→ **Извлечённый текст**
--------------------------------------------------

Открытие было торжественным. Газеты информировали: «Во время сего торжественного обряда стечение жителей было неимоверное; все лавки, крыши Гостиного двора, лавки, устроенные нарочно для дворянства около Кремлевской стены, и самые башни Кремля были усыпаны народом, жаждущим насладиться сим новым и необыкновенным зрелищем».
О памятнике сразу же заговорили. Более того, он стал главным героем переписки москвичей. В день открытия «Минина и Пожарского» Василий Львович Пушкин (дядюшка поэта А. С. Пушкина) сообщал Петру Андреевичу Вяземскому: «Я не выдержал и поехал посмотреть на монумент. Сие произведение достойно славных времен Греции и Рима. Я ничего не видел подобного. Стечение народа было многочисленное… Я слышал много любопытного. Один толстый мужик с рыжею бородою говорил своему соседу: Смотри, какие в старину были великаны! Нынче народ омелел.
Другой: В старину ходили по Руси босиком, а на нас немецкие сапоги надели.
Третий: Прославляется Матушка Москва каменная! Таких чудес еще и не бывало! Час от часу все у нас краше! И точно, правда! Через десять лет Москва будет украшением нашего отечества».
А в книге «Москва, или Исторический путеводитель по знаменитой столице государства Российского» было написано: «Бедствие 1812 года оживило в памяти бедствия 1612 года, и монумент сей будет служить потомству памятником обеих достославных эпох».
Как-то уже забылось, что установить тот монумент решили еще до войны с Наполеоном. Многим казалось, что на самом деле это памятник событиям недавних лет, а Минин и Пожарский – просто аллегория.
Описание монумента, конечно же, вошло в путеводители по городу. А. Ф. Малиновский писал в 1826 году в книге «Обозрение Москвы»: «Колоссальное изображение боярина князя Пожарского и нижегородского жителя Козьмы Минина… Торжественное открытие сего первого гражданского в Москве памятника воспоследовало 20 февраля 1818 года в присутствии самого государя императора и государынь императриц при бесчисленном скоплении народа. Лишь только завеса упала и открылись лики оживленных в металле мужей, то с загремевшею военною музыкою раздалось радостное „ура“ от жителей Москвы, ожидавших с благоговением сей минуты. Многократно повторенные восклицания принадлежали герою-монарху, чтущему и за пределами гроба подвиги, подъятые для отечества».

--------------------------------------------------

→ **Строки набора данных**
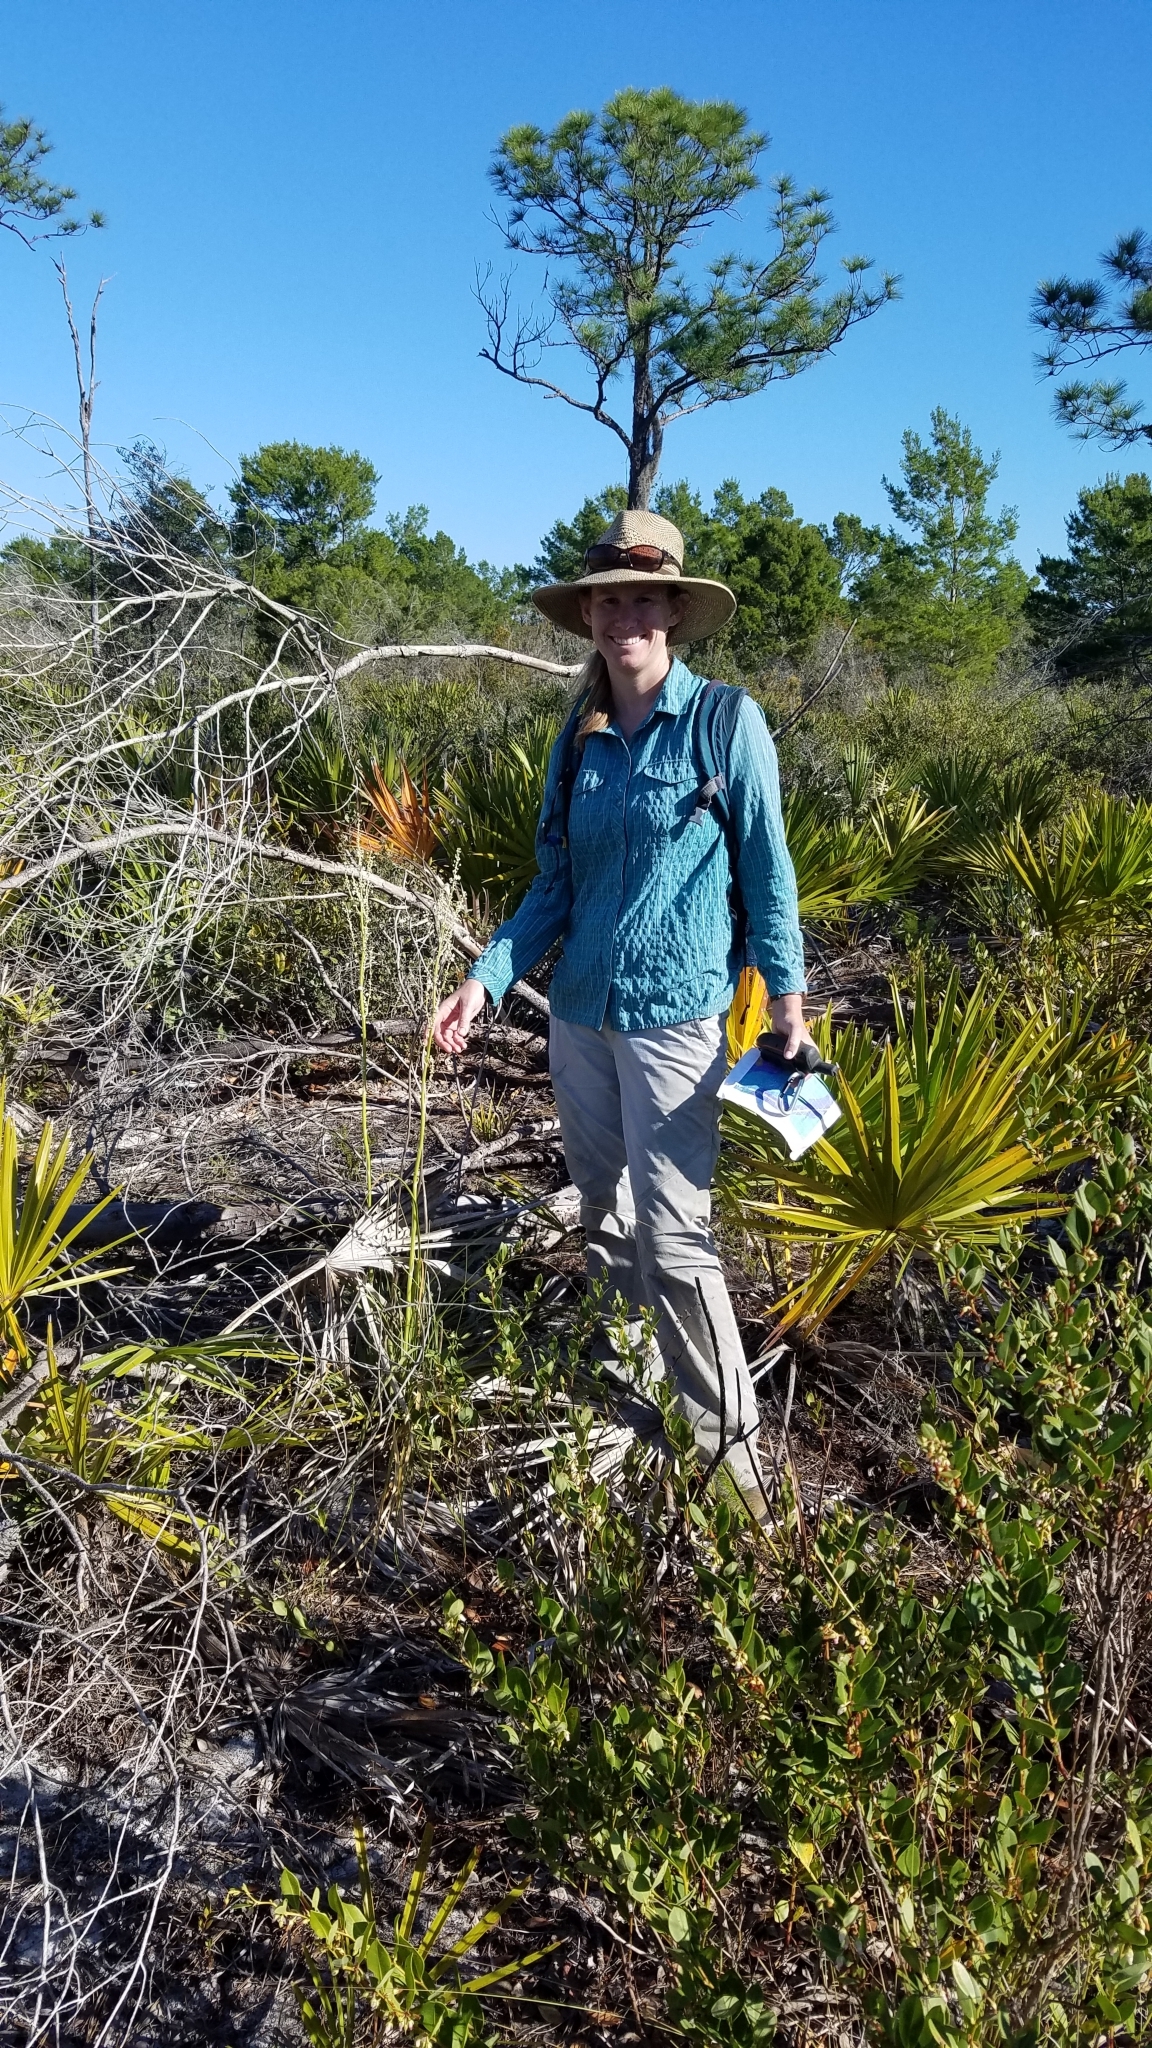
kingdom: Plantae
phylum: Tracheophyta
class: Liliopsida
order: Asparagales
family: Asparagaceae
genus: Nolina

--------------------------------------------------

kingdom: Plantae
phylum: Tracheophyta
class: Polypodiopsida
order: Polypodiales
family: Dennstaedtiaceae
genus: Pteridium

--------------------------------------------------

→ **Задания**
1. Выпишите из текста о памятнике Минину и Пожарскому все годы, обозначенные числами, в том порядке, в каком они встречаются.
2. Продолжите текст о памятнике Минину и Пожарскому после его последнего предложения.

→ **Ответы к заданиям**
1. 1812, 1612, 1826, 1818

2.
Не обошлось и без стихов. Н. В. Станюкович сочинил четверостишие «Надпись к памятнику Пожарского и Минина»:
Сыны отечества, кем хищный враг попран,
Вы русский трон спасли, – вам слава достоянье!
Вам лучший памятник – признательность граждан,
Вам монумент – Руси святой существованье!
А также и без критиков. В частности, Виссарион Белинский написал о памятнике в письме «Журнал моей поездки в Москву и пребывание в оной»: «Когда я прохожу мимо этого монумента, когда я рассматриваю его, друзья мои, что со мной тогда делается! Какие священные минуты доставляет мне это изваяние! Волосы дыбом поднимаются на голове моей, кровь быстро стремится по жилам, священным трепетом исполняется все существо мое, и холод пробегает по телу. Вот, думаю я, вот два вечно сонных исполина веков, обессмертившие имена свои пламенной любовью к милой родине. Они всем жертвовали ей: имением, жизнью, кровью. Когда отечество их находилось на краю пропасти, когда поляки овладели матушкой Москвой, когда вероломный король их брал города русские, они одни решились спасти ее… – и спасли погибающую отчизну. Может быть, время сокрушит эту бронзу, но священные имена их не исчезнут в океане вечности».
Чуть позже поэт Н. А. Некрасов подавал работу Мартоса как основную достопримечательность Москвы:
Достойный град! Там Минин и Пожарский
Торжественно стоят на площади.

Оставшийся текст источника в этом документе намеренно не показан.